[Records from a dataset]
=== Begin Enclosure ===
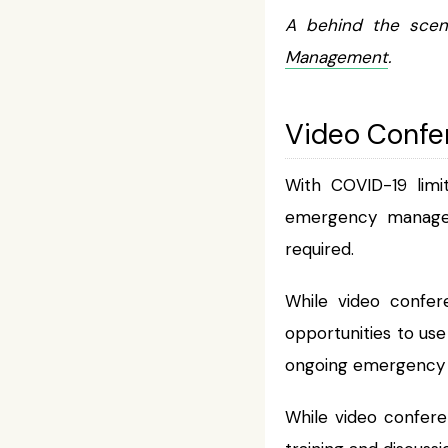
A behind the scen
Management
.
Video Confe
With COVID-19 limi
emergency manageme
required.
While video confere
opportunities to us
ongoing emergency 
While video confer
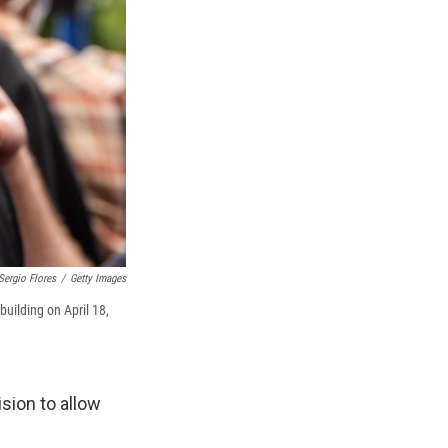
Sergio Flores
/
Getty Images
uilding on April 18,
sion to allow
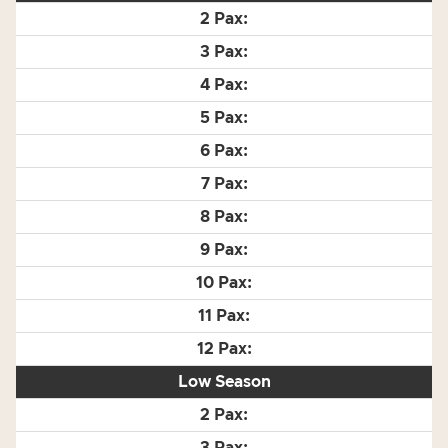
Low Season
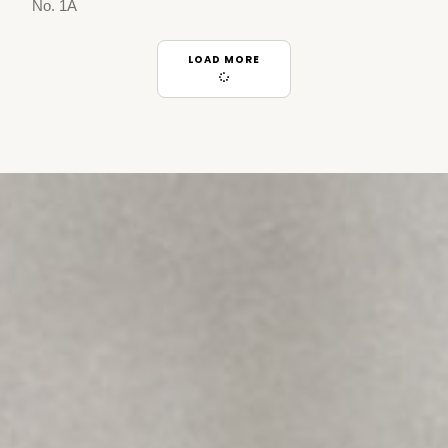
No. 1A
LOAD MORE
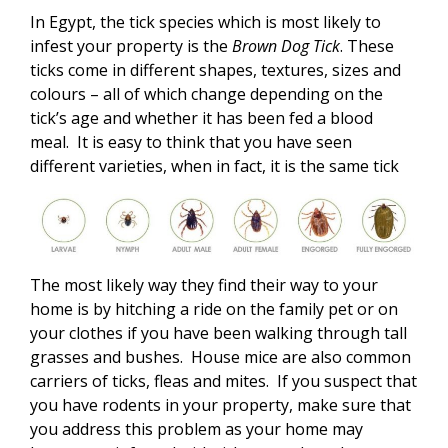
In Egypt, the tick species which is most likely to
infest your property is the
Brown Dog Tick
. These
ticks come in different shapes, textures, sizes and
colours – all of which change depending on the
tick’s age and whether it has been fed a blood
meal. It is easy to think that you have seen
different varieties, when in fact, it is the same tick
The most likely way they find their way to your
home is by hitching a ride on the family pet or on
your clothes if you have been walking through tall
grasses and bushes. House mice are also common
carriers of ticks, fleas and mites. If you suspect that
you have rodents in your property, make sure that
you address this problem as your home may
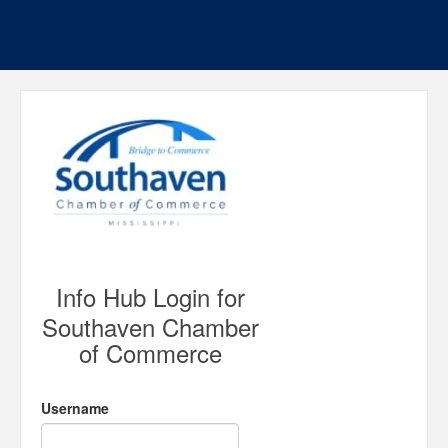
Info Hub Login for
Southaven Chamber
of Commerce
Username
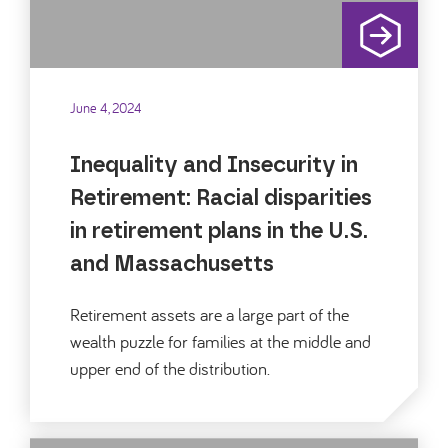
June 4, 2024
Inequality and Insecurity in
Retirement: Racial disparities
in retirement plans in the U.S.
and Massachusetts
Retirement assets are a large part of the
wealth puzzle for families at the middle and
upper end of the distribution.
=== End Enclosure ===
=== Begin Enclosure ===
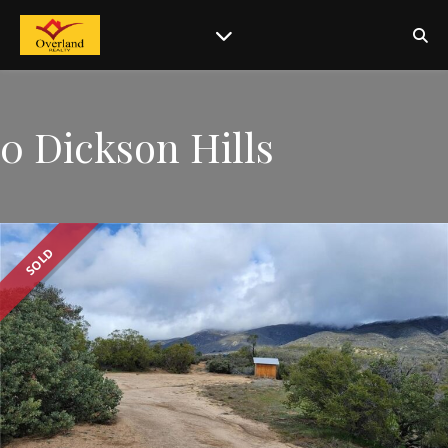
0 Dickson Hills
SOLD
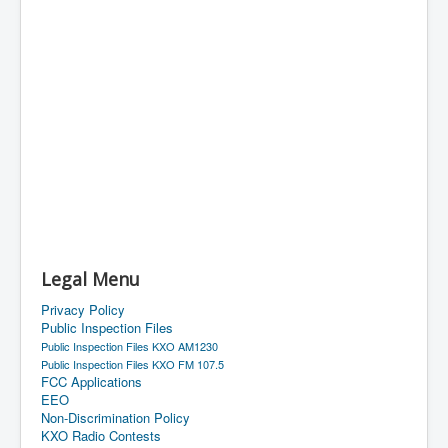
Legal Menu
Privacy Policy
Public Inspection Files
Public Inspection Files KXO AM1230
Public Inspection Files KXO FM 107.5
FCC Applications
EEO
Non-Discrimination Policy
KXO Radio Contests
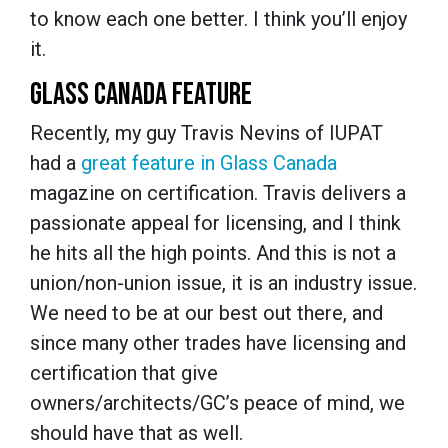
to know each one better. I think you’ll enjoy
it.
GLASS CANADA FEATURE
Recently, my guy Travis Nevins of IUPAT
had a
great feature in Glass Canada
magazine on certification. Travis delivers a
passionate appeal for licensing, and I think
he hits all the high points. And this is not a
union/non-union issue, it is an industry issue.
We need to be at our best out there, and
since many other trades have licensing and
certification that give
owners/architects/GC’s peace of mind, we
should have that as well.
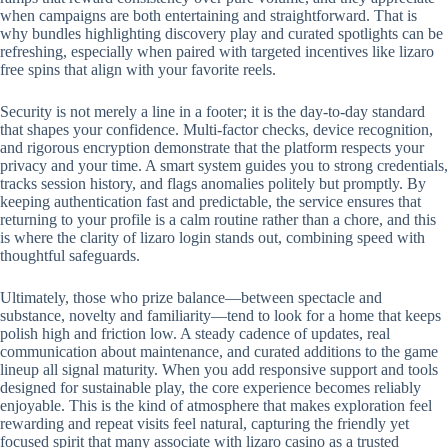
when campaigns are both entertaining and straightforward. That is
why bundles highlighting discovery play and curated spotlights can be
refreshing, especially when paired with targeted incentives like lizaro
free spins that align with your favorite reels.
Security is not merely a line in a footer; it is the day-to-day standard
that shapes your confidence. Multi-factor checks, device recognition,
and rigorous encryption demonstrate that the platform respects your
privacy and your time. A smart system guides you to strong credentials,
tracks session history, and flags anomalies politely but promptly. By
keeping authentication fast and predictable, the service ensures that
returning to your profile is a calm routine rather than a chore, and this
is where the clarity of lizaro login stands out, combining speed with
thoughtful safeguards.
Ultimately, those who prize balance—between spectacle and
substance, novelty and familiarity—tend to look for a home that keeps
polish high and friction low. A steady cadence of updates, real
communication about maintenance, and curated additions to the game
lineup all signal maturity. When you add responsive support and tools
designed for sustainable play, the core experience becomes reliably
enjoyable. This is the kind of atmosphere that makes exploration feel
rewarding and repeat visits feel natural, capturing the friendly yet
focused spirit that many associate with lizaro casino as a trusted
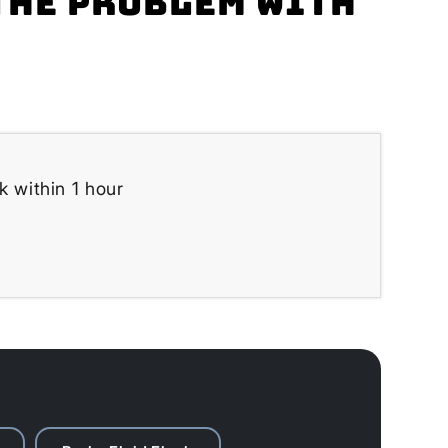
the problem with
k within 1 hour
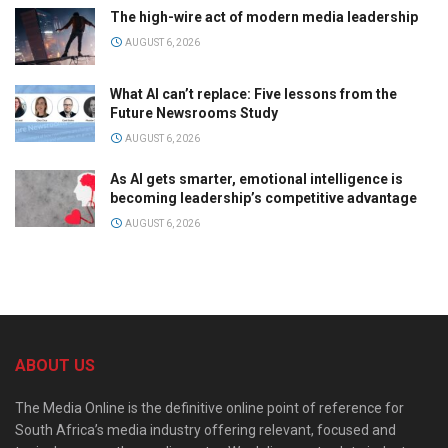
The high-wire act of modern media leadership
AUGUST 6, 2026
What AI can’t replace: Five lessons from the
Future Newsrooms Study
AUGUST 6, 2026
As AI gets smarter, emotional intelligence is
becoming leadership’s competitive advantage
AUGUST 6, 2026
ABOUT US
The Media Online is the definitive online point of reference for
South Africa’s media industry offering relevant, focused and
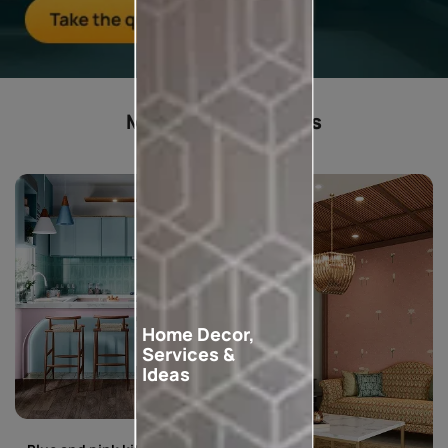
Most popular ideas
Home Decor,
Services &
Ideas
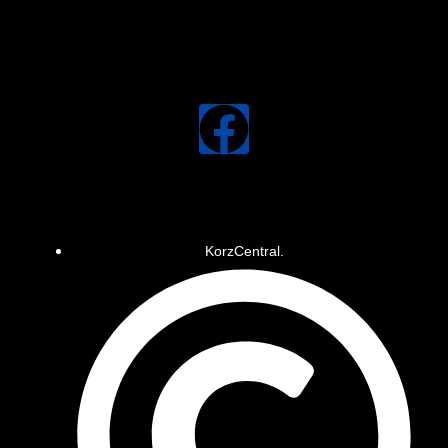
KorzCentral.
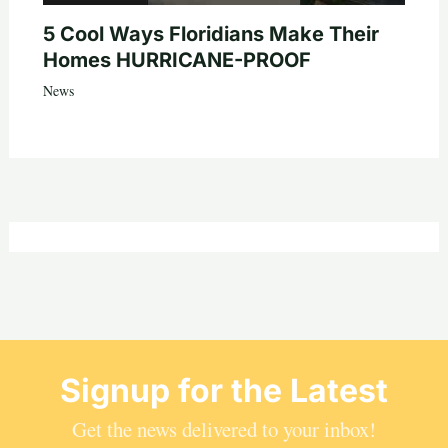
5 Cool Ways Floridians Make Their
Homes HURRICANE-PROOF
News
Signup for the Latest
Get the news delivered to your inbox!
=== End Enclosure ===
=== Begin Enclosure ===
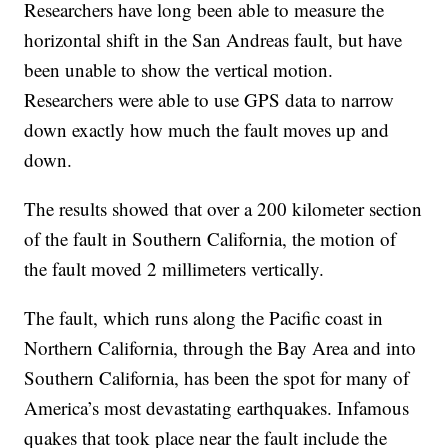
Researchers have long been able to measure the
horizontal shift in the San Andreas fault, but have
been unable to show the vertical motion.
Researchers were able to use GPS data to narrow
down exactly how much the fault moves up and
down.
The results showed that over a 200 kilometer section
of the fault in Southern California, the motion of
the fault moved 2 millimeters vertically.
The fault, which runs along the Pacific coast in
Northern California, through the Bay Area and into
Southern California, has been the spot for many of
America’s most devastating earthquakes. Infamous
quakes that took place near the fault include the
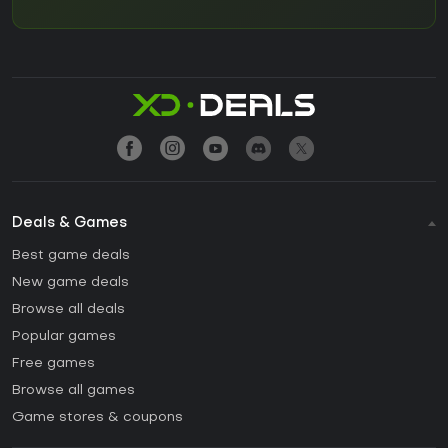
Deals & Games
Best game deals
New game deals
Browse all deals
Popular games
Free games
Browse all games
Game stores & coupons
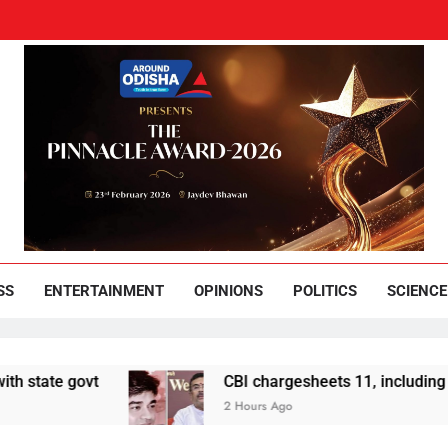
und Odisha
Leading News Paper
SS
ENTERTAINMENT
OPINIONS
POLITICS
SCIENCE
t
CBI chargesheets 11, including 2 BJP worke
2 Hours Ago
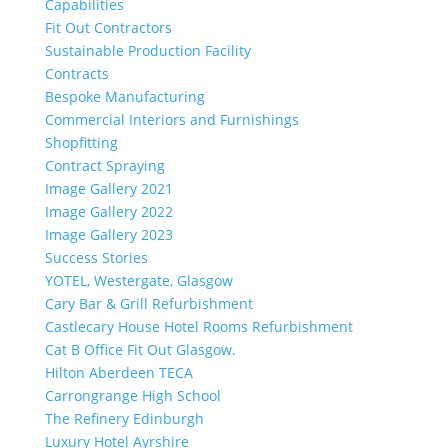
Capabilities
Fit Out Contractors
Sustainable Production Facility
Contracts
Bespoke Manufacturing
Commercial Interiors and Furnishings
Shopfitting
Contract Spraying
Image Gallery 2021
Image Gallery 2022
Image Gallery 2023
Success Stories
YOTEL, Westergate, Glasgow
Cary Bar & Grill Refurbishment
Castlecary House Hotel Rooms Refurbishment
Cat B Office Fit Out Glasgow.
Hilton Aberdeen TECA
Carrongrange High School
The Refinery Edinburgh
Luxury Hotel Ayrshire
=== End Enclosure ===
Your goal
In the entries above, find the line containing "of the fault" and the line containing "Luxury Hotel Ayrshire"; give again exactly those two lines and every line between them, minus the pictures.

Task solution
of the fault in Southern California, the motion of
the fault moved 2 millimeters vertically.
The fault, which runs along the Pacific coast in
Northern California, through the Bay Area and into
Southern California, has been the spot for many of
America’s most devastating earthquakes. Infamous
quakes that took place near the fault include the
Deals & Games
Best game deals
New game deals
Browse all deals
Popular games
Free games
Browse all games
Game stores & coupons
und Odisha
Leading News Paper
SS
ENTERTAINMENT
OPINIONS
POLITICS
SCIENCE
t
CBI chargesheets 11, including 2 BJP worke
2 Hours Ago
Capabilities
Fit Out Contractors
Sustainable Production Facility
Contracts
Bespoke Manufacturing
Commercial Interiors and Furnishings
Shopfitting
Contract Spraying
Image Gallery 2021
Image Gallery 2022
Image Gallery 2023
Success Stories
YOTEL, Westergate, Glasgow
Cary Bar & Grill Refurbishment
Castlecary House Hotel Rooms Refurbishment
Cat B Office Fit Out Glasgow.
Hilton Aberdeen TECA
Carrongrange High School
The Refinery Edinburgh
Luxury Hotel Ayrshire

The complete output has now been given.